Ian Lawrence said “collectivism is our strength” in the fight to protect jobs, professionalism and the union he described as “proud and tenacious” during his address to conference.

Acknowledging that there would be some “stark choices” to be made in times ahead, the general secretary warned that while strike action could not be ruled out, increased membership density would be needed for maximum impact.

Job cuts and the government’s “pernicious decision” to end check-off have both led to a reduction in members. The union was able to obtain a 75% direct debit sign up rate across NPS membership, but Mr Lawrence urged for people to “come back to the union and give us the strength we need.”

Applauding the members who “stood united” during times of adversity, Mr Lawrence said it was time to step up the campaign to defend the professional values and standards of all members.

“The most effective strategy that we must and will deploy is to rebuild the concept of workplace trade unionism where our members can gain the confidence from each other to maintain and strengthen our efforts to make Napo the true voice of your profession,” he said.

Referencing an up-coming debate on a new collective agreement  Mr Lawrence said: “There are many employers that are ready to walk away tomorrow from any notion of organised bargaining. Then there is the majority who will see the sense in retaining a structure for single table bargaining.

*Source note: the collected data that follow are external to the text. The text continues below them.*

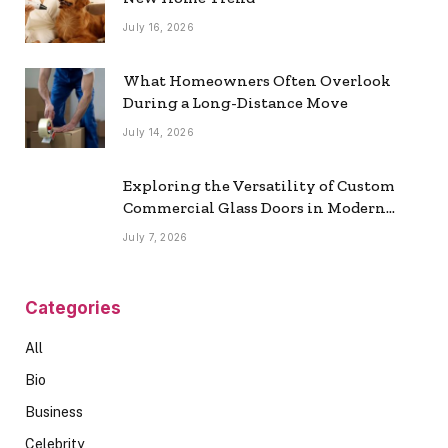
July 16, 2026
What Homeowners Often Overlook
During a Long-Distance Move
July 14, 2026
Exploring the Versatility of Custom
Commercial Glass Doors in Modern
Spaces
July 7, 2026
Categories
All
Bio
Business
Celebrity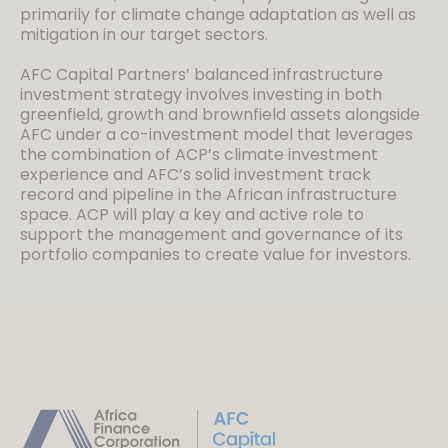
primarily for climate change adaptation as well as
mitigation in our target sectors.
AFC Capital Partners’ balanced infrastructure
investment strategy involves investing in both
greenfield, growth and brownfield assets alongside
AFC under a co-investment model that leverages
the combination of ACP’s climate investment
experience and AFC’s solid investment track
record and pipeline in the African infrastructure
space. ACP will play a key and active role to
support the management and governance of its
portfolio companies to create value for investors.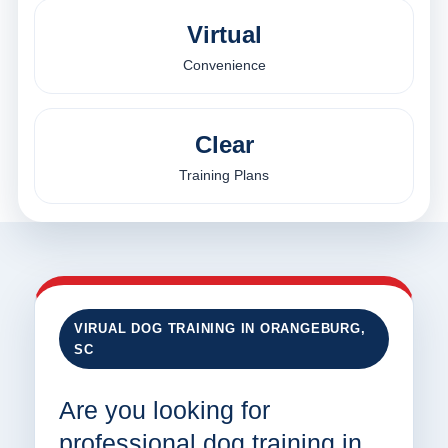
Virtual
Convenience
Clear
Training Plans
VIRUAL DOG TRAINING IN ORANGEBURG,
SC
Are you looking for
professional dog training in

“Whatever you decide, unless we increase our membership density, we won’t be negotiating from a position of strength.”

Ending his presentation of the annual report, Mr Lawrence said: “Let me say how privileged and proud I am to be tasked with helping to lead Napo during these difficult times.

“Let nobody be in any doubt that we face many tests over the coming months, and still a potential threat to our survival. But I hope that Napo members continue to respond to those challenges by continuing to demonstrate their resolve to defend and develop this union and maintain its position as the respected and independent voice of reason and tolerance in what is a conflict ridden world.”